Con el alma encogida evoco hoy la soledad postrera -absurda calamidad- de quienes nos han ido dejando en todo este tiempo: abuelos, tíos, padres, hermanos, amigos... No se me ocurría mejor manera de superar este sentimiento de impotencia que se me agarra a la voz cuando intento hablar de cosas importantes.
Es hora de hacer balance. He querido hablar, sí, de algo trascendente en este tiempo crudo que nos vive. Pero es largo y torpe el camino del aprendiz. Hablar de lo extraordinario que nos rodea puede abrir la mirada a todo aquello valioso de lo que no somos conscientes y, por ello, no permitimos que forme parte de esa “contabilidad positiva” de nuestro día a día. Y eso está bien, francamente. Parecía un objetivo loable. Pero había un riesgo encubierto: convertir el resto, lo ordinario, en un ingente depósito vaciado de toda trascendencia.
Por eso hoy vengo a saldar una deuda de gratitud con todo el universo de lo ordinario, porque sustenta, sin ir más lejos, el pálpito de una serenidad inmanente, imprescindible para mantener, por ejemplo, el suspense que precede a la sorpresa de lo extraordinario.
Porque es menester saber que todo cuenta: lo ordinario y lo extraordinario. Porque es menester buscar también la trascendencia en lo ordinario. Abatir la languidez, perforar el yacimiento de una vez por todas, tomarlo en pequeños sorbos.
Es simple. Sabed que está ahí. Lo ordinario está justamente ahí.
Tal vez solamente sería necesario saber que hay tantos modos de sonreír como paisajes se esconden en un rostro.
Porque todas y cada una de nuestras miradas comenzaron a aprender a vivir hechizadas por sonrisas y paisajes que olían a manantiales de leche, en los que el sol besaba con labios cálidos, y escuchábamos canciones hasta abrazar fuertemente un nuevo sueño. Así nació nuestra propia sonrisa, nuestro propio paisaje.
Saber que hay tantos modos de caminar como polvo de tormentas nubla el horizonte.
Porque solo es posible crecer hacia lo desconocido, y nada ni nadie nos marcará la senda correcta. Aunque bien es cierto que es costumbre, para quien no reniega de su condición humilde, ir de la mano de aquellas y aquellos que alientan firmemente su curiosidad. Tan cierto como que, al llegar a un determinado punto de la vida, será nuestra mano la que habrá de ofrecerse sin reservas.
Saber que el verdadero signo del rebelde ha de ser, por encima de todo, merecer ser amado.
Pero hemos hallado y hemos consentido tanto dolor que se nos antoja imposible cruzar al otro lado de nuestro propio ego para mirarnos por fin de frente, con la misma determinación de un compasivo viejo maestro.
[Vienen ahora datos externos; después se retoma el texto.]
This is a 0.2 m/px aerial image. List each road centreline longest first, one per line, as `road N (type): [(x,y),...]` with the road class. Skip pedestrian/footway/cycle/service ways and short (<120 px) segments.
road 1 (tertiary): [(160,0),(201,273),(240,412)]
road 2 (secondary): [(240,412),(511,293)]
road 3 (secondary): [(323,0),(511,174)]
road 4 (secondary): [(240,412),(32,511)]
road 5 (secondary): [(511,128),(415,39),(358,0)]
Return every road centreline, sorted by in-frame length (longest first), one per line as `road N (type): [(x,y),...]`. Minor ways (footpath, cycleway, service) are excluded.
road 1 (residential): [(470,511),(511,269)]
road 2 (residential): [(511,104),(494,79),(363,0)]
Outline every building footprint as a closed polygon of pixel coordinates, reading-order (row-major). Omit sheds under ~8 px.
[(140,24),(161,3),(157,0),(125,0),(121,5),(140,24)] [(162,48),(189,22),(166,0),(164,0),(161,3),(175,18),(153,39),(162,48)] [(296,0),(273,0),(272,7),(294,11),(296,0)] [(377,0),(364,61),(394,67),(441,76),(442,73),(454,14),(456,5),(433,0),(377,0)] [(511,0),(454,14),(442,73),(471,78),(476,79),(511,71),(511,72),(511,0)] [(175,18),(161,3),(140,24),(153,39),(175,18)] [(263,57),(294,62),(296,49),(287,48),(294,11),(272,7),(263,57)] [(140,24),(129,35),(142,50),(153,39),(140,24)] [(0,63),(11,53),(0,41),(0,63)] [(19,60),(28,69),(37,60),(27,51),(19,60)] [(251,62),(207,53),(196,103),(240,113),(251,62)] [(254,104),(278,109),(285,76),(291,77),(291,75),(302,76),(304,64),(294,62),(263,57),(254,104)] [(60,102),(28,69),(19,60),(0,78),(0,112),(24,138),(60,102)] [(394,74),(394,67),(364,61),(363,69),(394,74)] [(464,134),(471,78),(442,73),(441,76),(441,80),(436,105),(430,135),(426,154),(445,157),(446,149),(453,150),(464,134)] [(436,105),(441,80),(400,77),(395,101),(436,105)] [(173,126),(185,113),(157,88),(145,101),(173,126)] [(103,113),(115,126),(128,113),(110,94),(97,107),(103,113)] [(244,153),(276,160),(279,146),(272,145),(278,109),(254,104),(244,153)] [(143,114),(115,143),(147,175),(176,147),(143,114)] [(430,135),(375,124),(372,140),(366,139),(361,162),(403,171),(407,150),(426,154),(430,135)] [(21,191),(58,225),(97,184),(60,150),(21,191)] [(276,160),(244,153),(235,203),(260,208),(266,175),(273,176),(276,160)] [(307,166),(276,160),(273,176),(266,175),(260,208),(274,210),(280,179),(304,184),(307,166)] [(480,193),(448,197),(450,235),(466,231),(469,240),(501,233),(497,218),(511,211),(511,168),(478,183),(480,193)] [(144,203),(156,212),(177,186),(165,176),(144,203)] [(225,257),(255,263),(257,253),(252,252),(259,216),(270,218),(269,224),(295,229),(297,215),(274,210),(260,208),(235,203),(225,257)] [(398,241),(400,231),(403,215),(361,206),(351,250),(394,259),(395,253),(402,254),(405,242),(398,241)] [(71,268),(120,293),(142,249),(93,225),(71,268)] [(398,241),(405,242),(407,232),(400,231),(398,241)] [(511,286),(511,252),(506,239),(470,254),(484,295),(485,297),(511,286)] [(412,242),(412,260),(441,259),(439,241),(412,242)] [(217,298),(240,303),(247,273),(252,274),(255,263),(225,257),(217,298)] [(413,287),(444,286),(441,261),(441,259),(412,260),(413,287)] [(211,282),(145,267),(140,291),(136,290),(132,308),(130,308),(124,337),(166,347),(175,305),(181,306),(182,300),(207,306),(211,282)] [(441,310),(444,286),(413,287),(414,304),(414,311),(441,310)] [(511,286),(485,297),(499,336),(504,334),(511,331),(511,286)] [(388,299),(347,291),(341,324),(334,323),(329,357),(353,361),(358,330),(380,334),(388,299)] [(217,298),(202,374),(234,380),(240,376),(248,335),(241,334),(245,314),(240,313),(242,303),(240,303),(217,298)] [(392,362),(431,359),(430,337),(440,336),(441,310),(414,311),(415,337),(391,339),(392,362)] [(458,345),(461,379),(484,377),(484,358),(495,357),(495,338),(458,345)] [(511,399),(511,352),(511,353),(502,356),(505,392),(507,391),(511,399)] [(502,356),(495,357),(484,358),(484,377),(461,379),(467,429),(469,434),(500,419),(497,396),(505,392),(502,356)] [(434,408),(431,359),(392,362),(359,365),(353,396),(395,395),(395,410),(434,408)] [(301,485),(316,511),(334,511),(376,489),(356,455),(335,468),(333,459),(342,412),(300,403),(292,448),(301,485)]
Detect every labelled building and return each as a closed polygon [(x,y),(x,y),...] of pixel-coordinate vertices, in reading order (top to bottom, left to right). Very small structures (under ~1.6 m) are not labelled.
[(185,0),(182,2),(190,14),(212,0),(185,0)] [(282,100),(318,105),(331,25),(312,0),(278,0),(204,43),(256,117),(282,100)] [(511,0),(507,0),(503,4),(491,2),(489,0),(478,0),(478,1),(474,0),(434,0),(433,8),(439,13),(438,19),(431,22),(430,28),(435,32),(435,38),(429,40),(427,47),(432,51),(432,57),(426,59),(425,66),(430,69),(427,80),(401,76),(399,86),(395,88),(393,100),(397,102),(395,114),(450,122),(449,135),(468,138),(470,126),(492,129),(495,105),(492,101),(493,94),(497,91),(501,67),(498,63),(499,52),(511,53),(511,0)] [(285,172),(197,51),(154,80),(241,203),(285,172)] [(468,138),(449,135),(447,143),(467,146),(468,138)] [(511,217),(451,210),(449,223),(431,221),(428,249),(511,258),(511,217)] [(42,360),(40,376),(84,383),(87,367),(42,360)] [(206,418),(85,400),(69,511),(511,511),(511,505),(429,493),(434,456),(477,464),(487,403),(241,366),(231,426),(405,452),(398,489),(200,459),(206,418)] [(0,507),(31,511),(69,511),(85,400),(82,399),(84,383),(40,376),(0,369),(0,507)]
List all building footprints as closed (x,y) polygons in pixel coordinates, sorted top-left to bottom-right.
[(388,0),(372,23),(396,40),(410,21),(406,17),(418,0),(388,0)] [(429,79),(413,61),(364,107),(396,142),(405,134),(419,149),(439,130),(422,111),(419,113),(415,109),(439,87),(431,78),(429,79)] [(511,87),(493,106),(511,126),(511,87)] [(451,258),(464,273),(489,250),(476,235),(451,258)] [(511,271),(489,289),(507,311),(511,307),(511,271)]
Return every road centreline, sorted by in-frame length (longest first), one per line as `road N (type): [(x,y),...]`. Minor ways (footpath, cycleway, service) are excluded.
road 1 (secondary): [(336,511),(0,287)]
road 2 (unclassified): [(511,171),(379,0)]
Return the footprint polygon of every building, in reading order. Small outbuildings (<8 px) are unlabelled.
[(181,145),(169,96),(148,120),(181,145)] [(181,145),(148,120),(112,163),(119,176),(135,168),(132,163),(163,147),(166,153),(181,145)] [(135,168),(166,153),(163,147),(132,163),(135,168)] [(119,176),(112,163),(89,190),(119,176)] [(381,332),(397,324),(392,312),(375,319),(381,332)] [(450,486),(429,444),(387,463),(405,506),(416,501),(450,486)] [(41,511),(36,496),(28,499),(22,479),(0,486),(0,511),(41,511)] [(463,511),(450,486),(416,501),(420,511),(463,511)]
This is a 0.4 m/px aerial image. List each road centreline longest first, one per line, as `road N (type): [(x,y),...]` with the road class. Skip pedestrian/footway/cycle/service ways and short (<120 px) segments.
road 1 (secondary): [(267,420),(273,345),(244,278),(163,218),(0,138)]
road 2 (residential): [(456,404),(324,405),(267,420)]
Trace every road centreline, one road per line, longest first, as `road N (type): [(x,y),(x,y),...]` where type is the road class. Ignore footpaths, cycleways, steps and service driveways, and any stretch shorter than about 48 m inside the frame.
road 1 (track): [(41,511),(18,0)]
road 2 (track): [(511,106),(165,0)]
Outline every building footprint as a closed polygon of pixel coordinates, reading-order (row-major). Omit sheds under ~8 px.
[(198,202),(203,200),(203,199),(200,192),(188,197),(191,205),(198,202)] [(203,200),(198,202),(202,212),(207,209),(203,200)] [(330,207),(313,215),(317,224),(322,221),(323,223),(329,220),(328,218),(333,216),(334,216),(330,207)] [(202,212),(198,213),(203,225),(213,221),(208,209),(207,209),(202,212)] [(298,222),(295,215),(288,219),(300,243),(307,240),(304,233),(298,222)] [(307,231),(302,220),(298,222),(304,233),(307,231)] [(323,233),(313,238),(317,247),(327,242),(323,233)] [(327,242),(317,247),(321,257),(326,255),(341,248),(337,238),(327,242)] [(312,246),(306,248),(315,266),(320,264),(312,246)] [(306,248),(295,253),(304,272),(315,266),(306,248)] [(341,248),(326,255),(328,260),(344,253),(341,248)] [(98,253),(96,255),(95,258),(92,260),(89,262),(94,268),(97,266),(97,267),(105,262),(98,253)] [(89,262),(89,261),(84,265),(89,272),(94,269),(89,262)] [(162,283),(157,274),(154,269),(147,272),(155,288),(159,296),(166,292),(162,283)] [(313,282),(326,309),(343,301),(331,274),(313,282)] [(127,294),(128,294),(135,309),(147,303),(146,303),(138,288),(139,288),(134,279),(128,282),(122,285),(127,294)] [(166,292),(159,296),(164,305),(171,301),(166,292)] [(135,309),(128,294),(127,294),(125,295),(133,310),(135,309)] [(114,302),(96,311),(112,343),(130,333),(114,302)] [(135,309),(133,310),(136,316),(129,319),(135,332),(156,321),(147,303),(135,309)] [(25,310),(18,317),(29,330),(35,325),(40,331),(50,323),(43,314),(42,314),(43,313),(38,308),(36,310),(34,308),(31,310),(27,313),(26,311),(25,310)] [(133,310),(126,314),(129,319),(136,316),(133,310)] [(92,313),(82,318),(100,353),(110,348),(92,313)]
Esa que veis, ese que os devuelve la mirada, mostrando sus heridas y sus gratificaciones, temerosos del paso del tiempo, orgullosos tal vez de haber creado paisajes frescos y excitantes en la sonrisa de otros, necesita muy poca cosa para no rendirse a la ausencia de sí.
Necesita saber que ha sido un puerto seguro para alguien, que a pesar de sus torpezas -si no más por sus aciertos- mereció francamente la pena, que la noche traerá el calor de una rebelión de ardientes convicciones, que todavía quedan horizontes por evocar detrás de la tormenta, que alguien va a pedirle caminar de su mano.
De alguna manera yo mismo aún he de completar esa condición de insumisión. Por eso quise creer aquellas palabras de Pablo Guerrero: “tú y yo, muchacho, estamos hechos de nubes”. Aunque nunca quise aprender a volar solo, ni observar desde arriba cómo los demás colocaban los aparejos y se montaban en la vida.
Puede que no haya aprendido lo suficiente como para tender firme la mano a alguien. Es largo y torpe el camino del aprendiz. Puede que no haya sido un puerto fieramente seguro para quien lo ha buscado. Puede que haya cometido más torpezas que aciertos. Puede que no haya custodiado todas las puertas frente al frío de la noche. Puede que no tenga esa voz rotunda para evocar nuevos horizontes.
Pero sé que ha merecido la pena. Ya lo creo que sí. Y sé que mis convicciones son más ardientes cuanto más me acerco a lo que importa.
Yo, en fin, anhelo cobijo ya en otra parte, en las palabras que no he dicho, que tal vez deposité en lugar seguro, que he guardado para adorar el instante más íntimo, la fortuna de buscarte, amiga mía, de buscarme en ti. En este andén en que tus pasos retroceden el regreso, donde el aroma de una tibia impermanencia. Hasta arrancar a este maldito tiempo herido una lúbrica conquista, una sensual oración crepuscular, al calor de una rebelión de ardientes convicciones tras toda esta tormenta.
En Instinción, a uno de marzo del año dos.